Chaffra: Well, believe it or not, I started my career in the field of spintronics. However, I got tired of studying physical phenomenon happening at very low temperatures, so I branched out to work on more practical problems in the field of infrared imaging only to find out that IR materials also need to be cooled! But I very much enjoy working on imaging products. They have a direct impact on our lives.

Photonics Project: Which brings us to our next question, what do you think of the site and tools, and how can we improve?

Chaffra: Well, as you know I have been a fan of the site and have been following along in its progress.  I am a big believer in interactive tools and have created several myself as you know.  The key strengths are obviously the graphical interactive nature of the website, and the widespread use that this enables.  I understand you have several courses that utilize the site?

Photonics Project: Correct, both the UC Santa Barbara, and GTRI Infrared short courses are utilizing the tools, as well as another course in the Huntsville area.  The actual origin of the concept is for Prof Driggers EO Systems Design course at University of Arizona.  We developed the site in parallel with the Third Edition of the textbook used in his course, so that individual tools compliment particular chapters in the book.  He is in session now with the class. 

Chaffra: Great.  The equations and descriptive diagrams with each tool seem like they will be super helpful for learning each concept and understanding key drivers and interactions.  Each tool is simple to enough to understand on its own for the first-time user and sets them up for success going into the next module.

Photonics Project: Thanks.  Did you see any areas for improvement?

Chaffra: Sure, there are always a few of those!  I think the key thing that separating all the modules out is then the lack of being able to quickly and easily see how the various inputs directly influence the big picture.  For instance, on the final NETD tool tweaking the pixel pitch input will change the NETD as expected, but if the photocurrent and dark current are not simultaneously adjusted to correspond to the new pixel size, it could lead to some unrealistic results.  Although, on the other hand, that is what the NETD equations predict for those inputs so in a theoretical sense the trends are correct even if the described system is unlikely.

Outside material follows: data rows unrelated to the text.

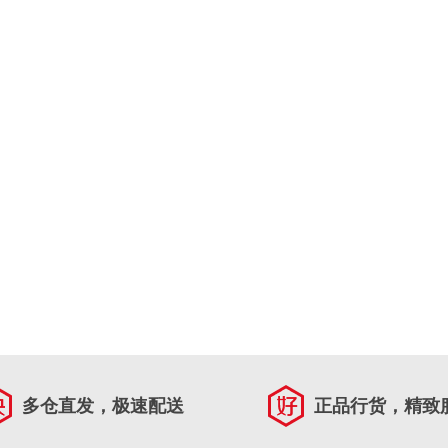
多仓直发，极速配送
正品行货，精致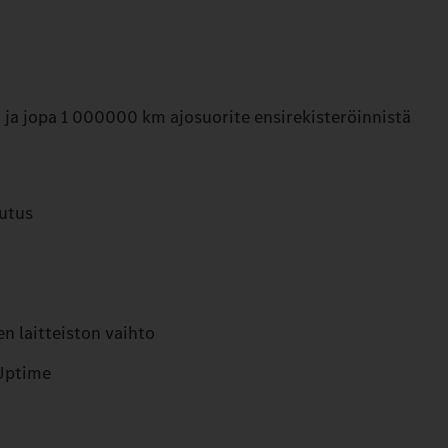
ja jopa 1 000000 km ajosuorite ensirekisteröinnistä
uutus
 laitteiston vaihto
Uptime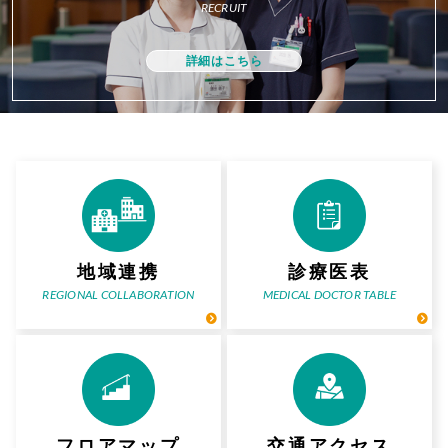
RECRUIT
詳細はこちら
地域連携
診療医表
REGIONAL COLLABORATION
MEDICAL DOCTOR TABLE
フロアマップ
交通アクセス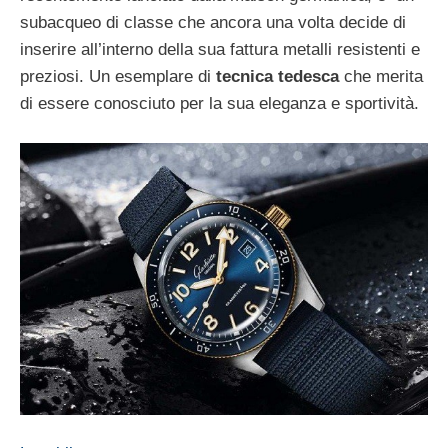
subacqueo di classe che ancora una volta decide di
inserire all’interno della sua fattura metalli resistenti e
preziosi. Un esemplare di
tecnica tedesca
che merita
di essere conosciuto per la sua eleganza e sportività.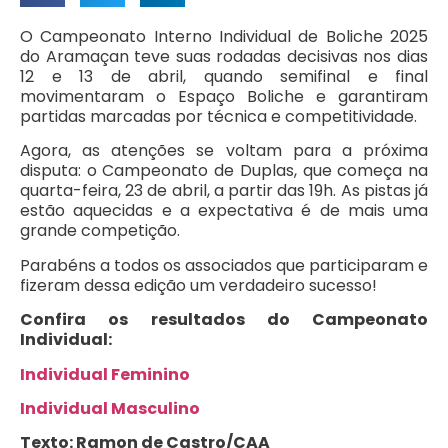
O Campeonato Interno Individual de Boliche 2025
do Aramaçan teve suas rodadas decisivas nos dias
12 e 13 de abril, quando semifinal e final
movimentaram o Espaço Boliche e garantiram
partidas marcadas por técnica e competitividade.
Agora, as atenções se voltam para a próxima
disputa: o Campeonato de Duplas, que começa na
quarta-feira, 23 de abril, a partir das 19h. As pistas já
estão aquecidas e a expectativa é de mais uma
grande competição.
Parabéns a todos os associados que participaram e
fizeram dessa edição um verdadeiro sucesso!
Confira os resultados do Campeonato
Individual:
Individual Feminino
Individual Masculino
Texto: Ramon de Castro/CAA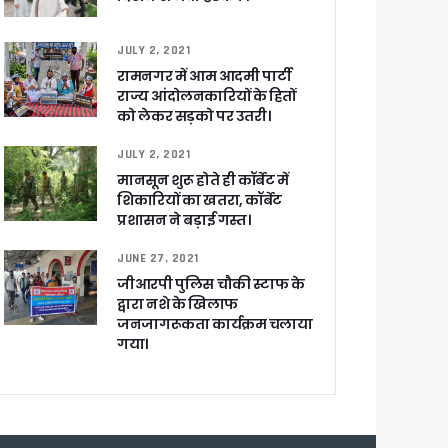
JULY 2, 2021
रामनगर में आम आदमी पार्टी
राज्य आंदोलनकारियों के हितों
को लेकर सड़को पर उतरी।
JULY 2, 2021
मानसून शुरू होते ही कॉर्बेट में
शिकारियों का खतरा, कॉर्बेट
खाकर किया रवाना
प्रशासन ने बड़ाई गस्त।
JUNE 27, 2021
जीआरपी पुलिस चौकी स्टाफ के
द्वारा नशे के खिलाफ
जनजागरूकता कार्यक्रम चलाया
गया।
ेगा विकसित उत्तराखंड
जूरी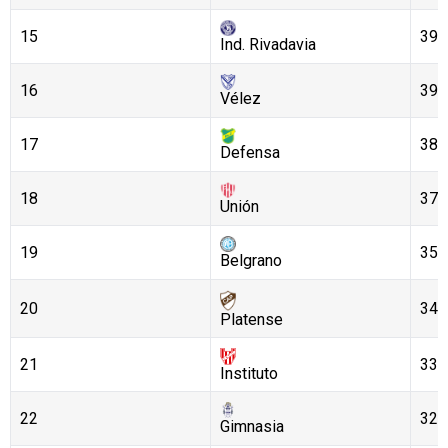
15
39
Ind. Rivadavia
16
39
Vélez
17
38
Defensa
18
37
Unión
19
35
Belgrano
20
34
Platense
21
33
Instituto
22
32
Gimnasia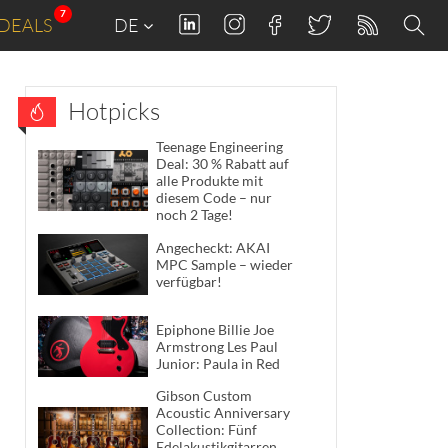
7
DEALS
DE
Hotpicks
Teenage Engineering
Deal: 30 % Rabatt auf
alle Produkte mit
diesem Code – nur
noch 2 Tage!
Angecheckt: AKAI
MPC Sample – wieder
verfügbar!
Epiphone Billie Joe
Armstrong Les Paul
Junior: Paula in Red
Gibson Custom
Acoustic Anniversary
Collection: Fünf
Edelakustikgitarren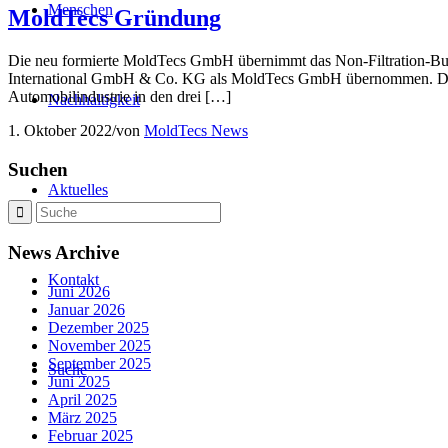
Menschen
MoldTecs Gründung
Die neu formierte MoldTecs GmbH übernimmt das Non-Filtration
International GmbH & Co. KG als MoldTecs GmbH übernommen. Der Dea
Automobilindustrie in den drei […]
Nachhaltigkeit
1. Oktober 2022
/
von
MoldTecs News
Suchen
Aktuelles
News Archive
Kontakt
Juni 2026
Januar 2026
Dezember 2025
November 2025
September 2025
Suche
Juni 2025
April 2025
März 2025
Februar 2025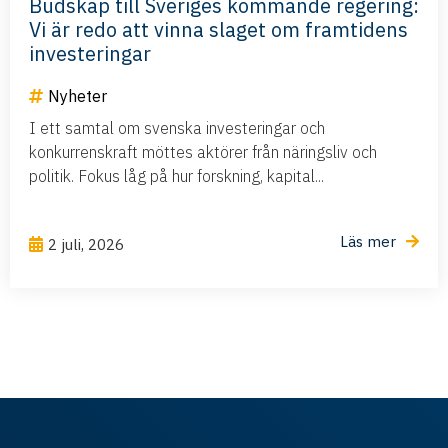
Budskap till Sveriges kommande regering:
Vi är redo att vinna slaget om framtidens
investeringar
Nyheter
I ett samtal om svenska investeringar och
konkurrenskraft möttes aktörer från näringsliv och
politik. Fokus låg på hur forskning, kapital...
Läs mer
2 juli, 2026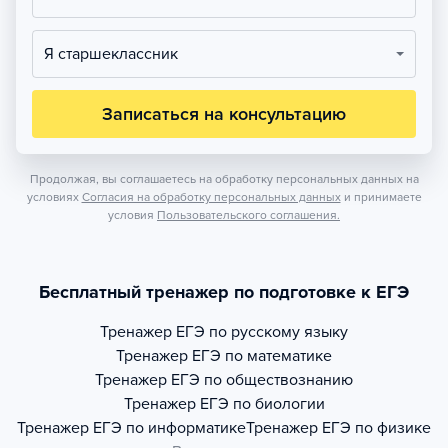
Я старшеклассник
Записаться на консультацию
Продолжая, вы соглашаетесь на обработку персональных данных на
условиях
Согласия на обработку персональных данных
и принимаете
условия
Пользовательского соглашения.
Бесплатный тренажер по подготовке к ЕГЭ
Тренажер
ЕГЭ по русскому языку
Тренажер
ЕГЭ по математике
Тренажер
ЕГЭ по обществознанию
Тренажер
ЕГЭ по биологии
Тренажер
ЕГЭ по информатике
Тренажер
ЕГЭ по физике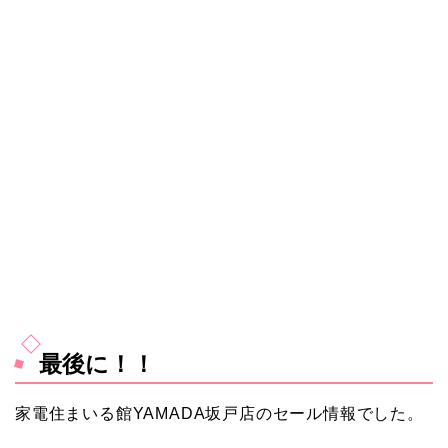
最後に！！
家電住まいる館YAMADA坂戸店のセール情報でした。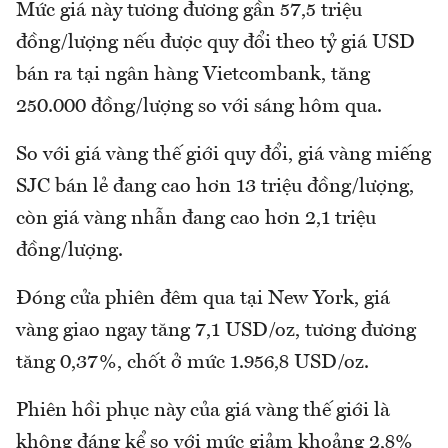
Mức giá này tương đương gần 57,5 triệu
đồng/lượng nếu được quy đổi theo tỷ giá USD
bán ra tại ngân hàng Vietcombank, tăng
250.000 đồng/lượng so với sáng hôm qua.
So với giá vàng thế giới quy đổi, giá vàng miếng
SJC bán lẻ đang cao hơn 13 triệu đồng/lượng,
còn giá vàng nhẫn đang cao hơn 2,1 triệu
đồng/lượng.
Đóng cửa phiên đêm qua tại New York, giá
vàng giao ngay tăng 7,1 USD/oz, tương đương
tăng 0,37%, chốt ở mức 1.956,8 USD/oz.
Phiên hồi phục này của giá vàng thế giới là
không đáng kể so với mức giảm khoảng 2,8%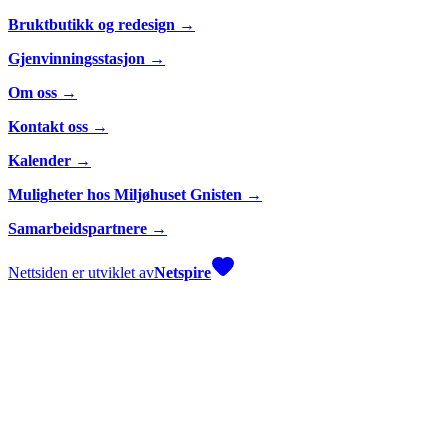
Bruktbutikk og redesign →
Gjenvinningsstasjon →
Om oss →
Kontakt oss →
Kalender →
Muligheter hos Miljøhuset Gnisten →
Samarbeidspartnere →
Nettsiden er utviklet av
Netspire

  Another thing is just some updates such as including a ROIC tool.  A digital pixel model would be great there and prepare students for modern designs with these features.  Just an independent residual counter with its own noise terms complimenting the downstream digitizer would do that.

Photonics Project:  Yes, we have been thinking the same thing.  Maybe shortly.

Chaffra: Another good one we have discussed is a photo-diode model.  Any progress on posting up the DiodeModel?  I tried to make it simple and interactive for users to get a sense of dark current contributions and shape in a 2-diode model approximation. The model uses the ubiquitous Rule 07 for infrared detectors saturation dark current in reverse bias and the user can play with the shunt and series resistance parameters to see how they affect the IV curve.

Photonics Project: Hope to have it up when this interview goes live!

Chaffra:  The only other one I would mention is to chain the tools together to allow a full scenario evaluation at once.  I think that is an obvious step you must have considered.

Photonics Project:  Yes, it’s on the short list.  We may put that up on the GitHub once it is done.  So, any final comments on what’s next for you personally and professionally, and where you see taking the Imaging Division?

Chaffra: Actually, my kids are taking some music course now and hear my son playing piano, and I think having an outlet like that could be fun and relaxing.  So, I have been trying keyboard a little bit and considering maybe guitar.  Physically playing the music is more engaging than just listening and is gratifying. 

  For the Imaging Division, continuing to grow the business is key and I see a ton of applications continuing to open-up in a variety of commercial and other sectors.  We will be looking at several opportunities to expand into new areas for us, as well as advancing our current products to the next level of sophistication and automation.

Photonics Project: Fantastic, Thanks again!